- Born: 29 November 1912 Fulham, London, England
- Died: 17 July 1994 (aged 81) Chelsea, London, England
- Known for: Aunt Esther's Story (1991)

= Esther Bruce =

British seamstress and author (1912–1994)

Josephine Esther Bruce (29 November 1912 – 17 July 1994) was a British seamstress living in London. Her autobiography, Aunt Esther's Story published in 1991 and co-authored with her adopted nephew Stephen Bourne, was one of the first books to document the life of a black working-class woman in Britain.

== Early life ==

Esther Bruce was born on 29 November 1912 at 15 Dieppe Street, Fulham, in west London. Her parents were Joseph Adolphus Bruce (1880–1941), a builder's labourer from British Guiana, and his London-born wife, Edith, who died in 1918 when Esther was just five years old.

Formerly a merchant seaman, Joseph settled in Fulham at the turn of the century and worked as a coach painter and film extra until his death in 1941 from an accident in an air raid. He appeared in films such as Sanders of the River (1935) and Chu Chin Chow (1934).

For many years, Esther and her father were among the few black members of their working-class community where she attended North End Road School, Fulham. Joseph taught his daughter to have pride in being black and being British and to stand up to racism. When a teacher at Bruce's school told her classmates "not to talk to coloured people", it was Joseph's complaints which resulted in the teacher being dismissed.

== Later life and career ==
Bruce left school when she was 14 years old to work in domestic service but, after being exploited, she changed careers and found work as a seamstress. A few years later, she was sacked by Barker's department store on Kensington High Street for "being coloured". Her angry father raised a complaint with Barker's the very next day and wrote to his local MP, but the complaint was taken no further.

In the 1930s, Bruce met and befriended two influential figures of the time: the Jamaican nationalist leader Marcus Garvey and the popular American singer Elisabeth Welch, for whom she also made dresses.

During the Second World War, Bruce worked as a cleaner in Brompton Hospital and volunteered as a fire watcher. She helped to unite the community during this period and wrote to her family in Guyana to ask if food parcels could be sent over to help alleviate the effect of rationing. A "great big box arrived, full of food" courtesy of her dad's brother in Guyana. Bruce then wrote back requesting more food parcels be sent.

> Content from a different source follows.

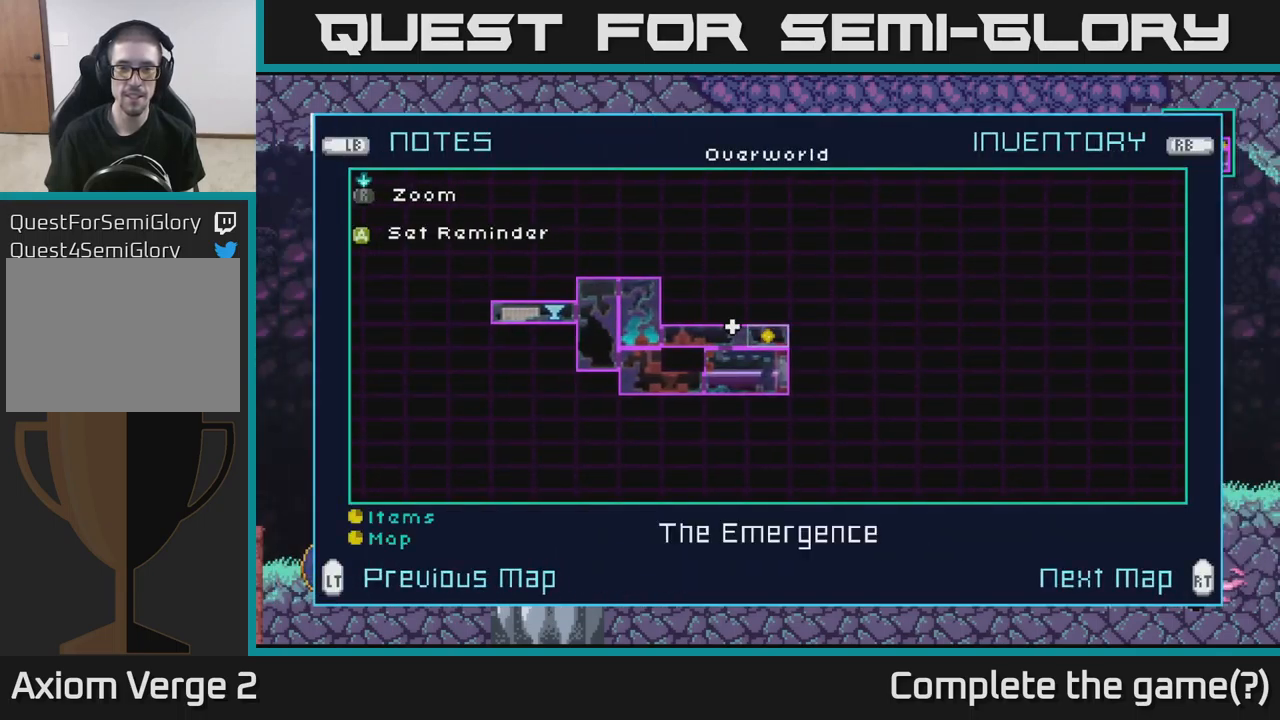
{"buttons": [], "left_stick": "left", "right_stick": "center", "events": [[117, "SELECT", "down"], [200, "SELECT", "up"], [367, "left_stick", "left"]]}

After the war, Bruce continued to work at Brompton Hospital as a seamstress in the linen room until 1956, before working for a curtain manufacturer in Fulham. Bruce adapted easily to life in post-war Britain but admitted that racism was still very much an issue in the years that followed despite the new increasingly multi-cultural society the arrival of the first Caribbean settlers to the United Kingdom on the Empire Windrush in 1948 helped usher in. Of the Notting Hill race riots of 1958, she recorded:"It was a terrible time for black people. I didn't think anything like that would ever happen in this country. Afterwards I noticed a change in some white people.... if they'd stopped Enoch Powell and the National Front right at the beginning they wouldn't have got a hold’".Bruce retired in 1972, but she continued working as a seamstress until her failing eyesight caused her to finally stop at the age of seventy-four.

== Death and legacy ==
In 1991, Fulham and Hammersmith's Ethnic Communities Oral History Project published her autobiography, Aunt Esther's Story. Co-authored with her adopted nephew Stephen Bourne, it was the first book to document the life of a black working-class woman in Britain.

For this, Bourne and Bruce were nominated for the Arts Council of Great Britain's Raymond Williams Prize for Community Publishing. Photographs from the book were included as part of the Museum of London's The Peopling of London exhibition that toured around various venues in London, including the Black Cultural Archives in Brixton.

The writer Simon Reade described Bruce's story as:"A personal yet archetypal chapter in the history of working-class London, one which is usually overlooked in the grand catalogue of great men. It should inspire young people to explore the thoughts and observations of an older generation of family and friends, thus discovering shared experiences throughout our multi-racial, culturally diverse metropolis".

Bruce died at the Chelsea and Westminster Hospital on 17 July 1994. Her ashes were scattered on her parents' unmarked grave in Fulham Cemetery.

In 2020, Stephen Bourne included Bruce in his book Under Fire - Black Britain in Wartime 1939-45 (The History Press).